== Requirement ==
Write each entry down again precisely, skipping nothing.
○ ○ ○ ○ ○ ○ ○
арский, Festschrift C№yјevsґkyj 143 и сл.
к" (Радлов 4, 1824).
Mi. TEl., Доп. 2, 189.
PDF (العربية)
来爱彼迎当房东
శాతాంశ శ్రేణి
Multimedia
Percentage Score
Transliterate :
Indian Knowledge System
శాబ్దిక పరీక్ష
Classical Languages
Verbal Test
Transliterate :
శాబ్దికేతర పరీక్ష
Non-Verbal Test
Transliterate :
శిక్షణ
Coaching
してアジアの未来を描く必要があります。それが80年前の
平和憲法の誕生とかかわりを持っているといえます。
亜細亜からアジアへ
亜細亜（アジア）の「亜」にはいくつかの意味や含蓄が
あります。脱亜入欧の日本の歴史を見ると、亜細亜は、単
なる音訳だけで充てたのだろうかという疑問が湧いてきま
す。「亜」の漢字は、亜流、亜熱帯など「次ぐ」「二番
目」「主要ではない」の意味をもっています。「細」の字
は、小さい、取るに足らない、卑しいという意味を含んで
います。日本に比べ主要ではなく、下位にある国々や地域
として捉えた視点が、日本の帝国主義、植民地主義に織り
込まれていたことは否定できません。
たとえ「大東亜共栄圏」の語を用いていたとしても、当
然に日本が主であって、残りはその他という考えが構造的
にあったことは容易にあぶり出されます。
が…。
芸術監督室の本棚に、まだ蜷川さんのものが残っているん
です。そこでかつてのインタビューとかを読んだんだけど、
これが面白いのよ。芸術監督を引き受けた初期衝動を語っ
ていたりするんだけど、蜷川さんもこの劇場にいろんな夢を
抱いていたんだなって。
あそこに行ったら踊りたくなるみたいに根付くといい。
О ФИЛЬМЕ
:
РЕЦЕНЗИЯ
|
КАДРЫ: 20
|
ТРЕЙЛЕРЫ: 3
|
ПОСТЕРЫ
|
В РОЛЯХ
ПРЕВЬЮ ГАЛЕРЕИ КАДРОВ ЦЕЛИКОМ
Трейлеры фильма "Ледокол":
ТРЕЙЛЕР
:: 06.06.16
○ ○ ○ ○ ○ ○ ○
== Answer to this problem ==
арский, Festschrift C№yјevsґkyj 143 и сл.
к" (Радлов 4, 1824).
Mi. TEl., Доп. 2, 189.
PDF (العربية)
来爱彼迎当房东
శాతాంశ శ్రేణి
Multimedia
Percentage Score
Transliterate :
Indian Knowledge System
శాబ్దిక పరీక్ష
Classical Languages
Verbal Test
Transliterate :
శాబ్దికేతర పరీక్ష
Non-Verbal Test
Transliterate :
శిక్షణ
Coaching
してアジアの未来を描く必要があります。それが80年前の
平和憲法の誕生とかかわりを持っているといえます。
亜細亜からアジアへ
亜細亜（アジア）の「亜」にはいくつかの意味や含蓄が
あります。脱亜入欧の日本の歴史を見ると、亜細亜は、単
なる音訳だけで充てたのだろうかという疑問が湧いてきま
す。「亜」の漢字は、亜流、亜熱帯など「次ぐ」「二番
目」「主要ではない」の意味をもっています。「細」の字
は、小さい、取るに足らない、卑しいという意味を含んで
います。日本に比べ主要ではなく、下位にある国々や地域
として捉えた視点が、日本の帝国主義、植民地主義に織り
込まれていたことは否定できません。
たとえ「大東亜共栄圏」の語を用いていたとしても、当
然に日本が主であって、残りはその他という考えが構造的
にあったことは容易にあぶり出されます。
が…。
芸術監督室の本棚に、まだ蜷川さんのものが残っているん
です。そこでかつてのインタビューとかを読んだんだけど、
これが面白いのよ。芸術監督を引き受けた初期衝動を語っ
ていたりするんだけど、蜷川さんもこの劇場にいろんな夢を
抱いていたんだなって。
あそこに行ったら踊りたくなるみたいに根付くといい。
О ФИЛЬМЕ
:
РЕЦЕНЗИЯ
|
КАДРЫ: 20
|
ТРЕЙЛЕРЫ: 3
|
ПОСТЕРЫ
|
В РОЛЯХ
ПРЕВЬЮ ГАЛЕРЕИ КАДРОВ ЦЕЛИКОМ
Трейлеры фильма "Ледокол":
ТРЕЙЛЕР
:: 06.06.16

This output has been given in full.